Sports betting is a small ad category for radio but it has the potential to grow exponentially as more states legalize mobile sports betting. According to Nielsen, local radio booked $3.9 million in ad sales from online sports gambling in first quarter while network radio attracted $488,000. Meanwhile the category has become a “golden goose” for local TV, contributing $154 million to the market in Q1 after a mere $10.7 million at the start of 2019.

Since then, online gambling has moved up to rank 11th among 1,200 product categories for spot TV advertising dollars, accounting for a 2.1% share, per Nielsen. And within the local TV market, the top seven advertisers in the online gambling space account for 96% of the spot TV ads in the category with the top three – FanDuel, DraftKings and Bet MGM – accounting for 82%.

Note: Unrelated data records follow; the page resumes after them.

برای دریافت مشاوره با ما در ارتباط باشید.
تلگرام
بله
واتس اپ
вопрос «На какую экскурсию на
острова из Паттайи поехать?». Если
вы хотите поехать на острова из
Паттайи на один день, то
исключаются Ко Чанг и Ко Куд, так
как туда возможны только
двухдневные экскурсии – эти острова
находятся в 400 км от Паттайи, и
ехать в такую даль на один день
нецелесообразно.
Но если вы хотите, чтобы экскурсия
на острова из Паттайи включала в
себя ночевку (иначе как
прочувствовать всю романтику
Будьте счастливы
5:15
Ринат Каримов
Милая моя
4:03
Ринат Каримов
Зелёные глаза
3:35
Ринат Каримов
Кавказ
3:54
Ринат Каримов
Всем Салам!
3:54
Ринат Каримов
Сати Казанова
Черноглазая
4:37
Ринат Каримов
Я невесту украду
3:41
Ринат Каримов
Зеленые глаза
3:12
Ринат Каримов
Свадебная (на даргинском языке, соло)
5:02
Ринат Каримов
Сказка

While radio’s share is currently dwarfed by TV, the rising tide for sports betting could lift all boats, especially media companies that play in the sports arena. Audacy is betting big that the category will mushroom in the years ahead. The company reported “strong growth” in both active subscribers and affiliate fees for BetQL, the sports betting data and analytics app it acquired in November. In tandem with multiyear marketing partnerships with BetMGM and FanDuel, CEO David Field anticipates sports gambling will blossom into a $100 million ad category for the company over the next few years, tripling its expected 2021 dollar volume, he told analysts and investors last week during his company’s quarterly earnings calk.

Bob Pittman, Chairman and CEO of iHeartMedia, last week called sports gambling “a great category for us,” noting the company has devoted a pair of “Gambler”-branded radio stations to the growing marketplace. In addition to advertising from sports books, Pittman said iHeart is seeing sports-oriented advertisers show considerable interest in reaching the sports betting audience.

In addition to revised federal regulations allowing advertised sports betting on radio and TV, professional sports leagues themselves have warmed up to sports gambling after years of distancing themselves from it. “We’re going to find ways we can engage fans through legalized sports betting,” NFL Commissioner Roger Goddell said when announcing the NFL’s new television contracts in March. Some sports teams, such as the New York Giants and Washington Wizards, have physical sports books inside their stadiums.

“So even though gambling activities are limited to select states, advertising in this category, where legal, is increasing across the overwhelming majority of the country’s 208 DMAs,” Nielsen says. “And that spells opportunity for local news organizations and advertising agencies alike.”